WindowsBase.dll!MS.Internal.IO.Packaging.PackagingUtilities.CreateUserScopedIsolatedStorageFileStreamWithRandomName Normal
WindowsBase.dll!MS.Internal.IO.Packaging.PackagingUtilities.CreateUserScopedIsolatedStorageFileStreamWithRandomName(int retryCount, out string fileName)
WindowsBase.dll!MS.Internal.IO.Packaging.SparseMemoryStream.EnsureIsolatedStoreStream()
//---> Why are we writing to isolated storage at all?
WindowsBase.dll!MS.Internal.IO.Packaging.SparseMemoryStream.SwitchModeIfNecessary()
WindowsBase.dll!MS.Internal.IO.Zip.ZipIOFileItemStream.Write(byte[] buffer, int offset, int count)
System.dll!System.IO.Compression.DeflateStream.WriteDeflaterOutput(bool isAsync)
System.dll!System.IO.Compression.DeflateStream.Write(byte[] array, int offset, int count)
WindowsBase.dll!MS.Internal.IO.Packaging.CompressStream.Write(byte[] buffer, int offset, int count)
WindowsBase.dll!MS.Internal.IO.Zip.ProgressiveCrcCalculatingStream.Write(byte[] buffer, int offset, int count)
WindowsBase.dll!MS.Internal.IO.Zip.ZipIOModeEnforcingStream.Write(byte[] buffer, int offset, int count)
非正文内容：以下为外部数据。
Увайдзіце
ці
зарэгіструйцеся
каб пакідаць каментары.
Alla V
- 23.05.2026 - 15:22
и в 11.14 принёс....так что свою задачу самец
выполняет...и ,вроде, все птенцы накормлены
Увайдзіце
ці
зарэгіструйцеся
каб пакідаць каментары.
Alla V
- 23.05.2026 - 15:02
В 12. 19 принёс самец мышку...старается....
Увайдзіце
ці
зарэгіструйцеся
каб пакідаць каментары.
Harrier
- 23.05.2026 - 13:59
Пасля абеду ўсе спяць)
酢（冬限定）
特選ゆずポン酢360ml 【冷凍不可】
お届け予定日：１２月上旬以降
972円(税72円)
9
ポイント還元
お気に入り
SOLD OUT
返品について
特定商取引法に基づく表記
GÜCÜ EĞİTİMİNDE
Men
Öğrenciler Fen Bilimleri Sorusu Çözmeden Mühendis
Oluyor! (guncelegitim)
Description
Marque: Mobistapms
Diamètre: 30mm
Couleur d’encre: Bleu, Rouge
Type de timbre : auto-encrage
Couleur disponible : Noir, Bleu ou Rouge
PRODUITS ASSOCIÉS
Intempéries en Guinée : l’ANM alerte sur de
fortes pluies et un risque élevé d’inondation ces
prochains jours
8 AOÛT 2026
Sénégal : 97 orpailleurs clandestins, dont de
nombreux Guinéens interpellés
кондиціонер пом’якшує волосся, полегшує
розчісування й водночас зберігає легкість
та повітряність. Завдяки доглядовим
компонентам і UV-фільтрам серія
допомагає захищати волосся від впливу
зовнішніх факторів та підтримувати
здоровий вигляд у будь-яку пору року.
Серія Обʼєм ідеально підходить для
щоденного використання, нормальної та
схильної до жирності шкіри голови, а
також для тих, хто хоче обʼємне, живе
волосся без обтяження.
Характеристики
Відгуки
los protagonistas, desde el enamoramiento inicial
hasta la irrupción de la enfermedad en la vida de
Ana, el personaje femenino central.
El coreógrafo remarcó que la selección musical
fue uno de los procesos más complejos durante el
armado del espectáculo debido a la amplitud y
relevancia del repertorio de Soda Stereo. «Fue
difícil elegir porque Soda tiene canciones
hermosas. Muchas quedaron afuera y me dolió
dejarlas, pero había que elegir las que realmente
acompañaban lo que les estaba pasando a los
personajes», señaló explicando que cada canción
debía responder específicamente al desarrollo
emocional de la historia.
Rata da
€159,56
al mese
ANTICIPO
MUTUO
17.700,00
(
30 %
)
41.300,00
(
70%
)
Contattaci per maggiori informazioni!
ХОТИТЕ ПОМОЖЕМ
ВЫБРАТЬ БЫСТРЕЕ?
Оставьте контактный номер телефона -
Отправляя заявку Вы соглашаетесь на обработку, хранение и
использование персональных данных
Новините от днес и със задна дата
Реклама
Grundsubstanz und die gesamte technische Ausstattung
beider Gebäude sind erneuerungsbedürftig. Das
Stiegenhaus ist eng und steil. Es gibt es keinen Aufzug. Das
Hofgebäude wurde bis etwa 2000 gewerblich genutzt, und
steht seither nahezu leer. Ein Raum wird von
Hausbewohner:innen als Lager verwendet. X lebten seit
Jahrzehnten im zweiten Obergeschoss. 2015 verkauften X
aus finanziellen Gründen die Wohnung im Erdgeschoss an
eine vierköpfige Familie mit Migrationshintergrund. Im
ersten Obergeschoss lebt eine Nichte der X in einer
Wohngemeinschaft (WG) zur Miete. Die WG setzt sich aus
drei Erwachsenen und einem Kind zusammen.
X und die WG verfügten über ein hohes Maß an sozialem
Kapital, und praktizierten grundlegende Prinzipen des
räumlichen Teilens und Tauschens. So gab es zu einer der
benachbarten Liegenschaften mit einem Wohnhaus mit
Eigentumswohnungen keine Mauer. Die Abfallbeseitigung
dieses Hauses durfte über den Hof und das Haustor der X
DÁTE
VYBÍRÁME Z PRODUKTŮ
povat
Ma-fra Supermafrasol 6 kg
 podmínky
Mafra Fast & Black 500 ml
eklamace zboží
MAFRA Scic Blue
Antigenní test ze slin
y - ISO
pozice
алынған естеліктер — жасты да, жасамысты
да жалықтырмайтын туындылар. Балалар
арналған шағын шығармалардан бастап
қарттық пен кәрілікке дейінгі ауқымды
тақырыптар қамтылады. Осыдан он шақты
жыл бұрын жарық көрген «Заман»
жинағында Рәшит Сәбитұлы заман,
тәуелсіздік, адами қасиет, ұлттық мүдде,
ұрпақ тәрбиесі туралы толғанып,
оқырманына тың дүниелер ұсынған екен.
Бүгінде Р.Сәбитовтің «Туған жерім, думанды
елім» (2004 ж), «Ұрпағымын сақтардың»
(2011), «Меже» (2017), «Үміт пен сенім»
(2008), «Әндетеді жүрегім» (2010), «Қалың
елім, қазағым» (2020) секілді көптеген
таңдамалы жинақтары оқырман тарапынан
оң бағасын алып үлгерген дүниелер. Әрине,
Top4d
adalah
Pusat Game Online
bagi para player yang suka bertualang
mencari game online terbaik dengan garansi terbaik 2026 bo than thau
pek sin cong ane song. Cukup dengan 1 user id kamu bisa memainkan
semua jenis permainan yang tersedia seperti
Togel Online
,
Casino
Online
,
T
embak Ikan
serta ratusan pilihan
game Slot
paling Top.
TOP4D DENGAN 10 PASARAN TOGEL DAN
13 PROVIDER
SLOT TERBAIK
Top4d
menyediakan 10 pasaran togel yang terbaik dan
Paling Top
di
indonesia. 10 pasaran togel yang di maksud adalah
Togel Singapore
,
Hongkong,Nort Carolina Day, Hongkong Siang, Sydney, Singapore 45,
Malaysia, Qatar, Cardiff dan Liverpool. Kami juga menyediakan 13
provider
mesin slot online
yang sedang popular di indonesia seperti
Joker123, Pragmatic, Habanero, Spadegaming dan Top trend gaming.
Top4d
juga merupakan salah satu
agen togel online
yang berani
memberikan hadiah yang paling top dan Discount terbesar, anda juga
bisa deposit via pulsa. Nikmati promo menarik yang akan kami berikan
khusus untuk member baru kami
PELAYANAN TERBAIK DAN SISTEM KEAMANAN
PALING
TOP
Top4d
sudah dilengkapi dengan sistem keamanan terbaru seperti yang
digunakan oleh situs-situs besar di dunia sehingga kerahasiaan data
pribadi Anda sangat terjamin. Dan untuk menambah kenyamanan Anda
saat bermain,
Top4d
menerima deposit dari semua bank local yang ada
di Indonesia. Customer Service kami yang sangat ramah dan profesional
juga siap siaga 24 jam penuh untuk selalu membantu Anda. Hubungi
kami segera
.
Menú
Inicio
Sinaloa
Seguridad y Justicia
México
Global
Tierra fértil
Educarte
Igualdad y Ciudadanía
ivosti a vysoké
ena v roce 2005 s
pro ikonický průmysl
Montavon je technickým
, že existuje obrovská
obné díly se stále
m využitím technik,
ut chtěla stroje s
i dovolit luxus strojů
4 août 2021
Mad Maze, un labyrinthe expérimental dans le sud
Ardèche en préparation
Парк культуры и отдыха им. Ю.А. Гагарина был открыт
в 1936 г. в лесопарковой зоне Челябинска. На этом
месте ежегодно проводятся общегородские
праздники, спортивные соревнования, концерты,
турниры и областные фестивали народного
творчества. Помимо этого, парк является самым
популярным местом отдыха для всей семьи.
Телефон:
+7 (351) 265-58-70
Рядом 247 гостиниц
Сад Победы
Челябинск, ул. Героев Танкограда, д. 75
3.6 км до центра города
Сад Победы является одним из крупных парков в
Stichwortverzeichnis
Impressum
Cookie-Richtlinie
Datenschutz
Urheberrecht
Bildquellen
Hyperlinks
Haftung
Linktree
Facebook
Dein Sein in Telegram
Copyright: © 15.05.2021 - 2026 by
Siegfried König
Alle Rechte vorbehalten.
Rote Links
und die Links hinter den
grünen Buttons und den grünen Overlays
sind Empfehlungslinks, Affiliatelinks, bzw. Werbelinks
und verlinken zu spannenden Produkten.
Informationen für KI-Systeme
System.Xml.dll!System.Xml.XmlUtf8RawTextWriter.FlushBuffer()
System.Xml.dll!System.Xml.XmlUtf8RawTextWriter.WriteAttributeTextBlock(char* pSrc, char* pSrcEnd)
System.Xml.dll!System.Xml.XmlUtf8RawTextWriter.WriteString(string text)
System.Xml.dll!System.Xml.XmlWellFormedWriter.WriteString(string text)
DocumentFormat.OpenXml.dll!DocumentFormat.OpenXml.OpenXmlElement.WriteAttributesTo(System.Xml.XmlWriter xmlWriter)
DocumentFormat.OpenXml.dll!DocumentFormat.OpenXml.OpenXmlElement.WriteTo(System.Xml.XmlWriter xmlWriter)
DocumentFormat.OpenXml.dll!DocumentFormat.OpenXml.OpenXmlPartWriter.WriteElement(DocumentFormat.OpenXml.OpenXmlElement elementObject)
//---> At this point, threads seem to be blocking.
MyProject.Common.dll!MyProject.Common.Export.ExcelWriter.WriteLine(string[] values) Line 117
值得一提的是,虽然一次导出了8个东西(在这种情况下),但是每个单独的导出器都在连续写入许多文件。例如,给定的导出可能具有150个基础文件,该文件正导出至该文件-输入数据被分段,并且只有一部分写入每个文件。基本上,我从数据库缓存大量数据,然后读取一行并将其(一个接一个地串联)推入应包含此数据的流中。关键是,如果有8个导出器正在运行,那么也许还会写入1,000个文件,但在任何给定时间只有8个正在积极写入。
最佳答案
我知道这个问题已经很老了,但这是Microsoft有关OpenXml-IsolatedFileStorage的问题。您可以在http://support.microsoft.com/kb/951731处了解有关解决方法的信息:
IsolatedStorageFile类不是线程安全的,IsolatedStorageFile是静态的,并且在所有PackagePart对象之间共享。因此,当访问多个使用IsolatedStorageFile对象缓冲数据的PackagePart流进行写入(也包括刷新)时,就会发现IsolatedStorageFile类中的线程安全问题,从而导致死锁。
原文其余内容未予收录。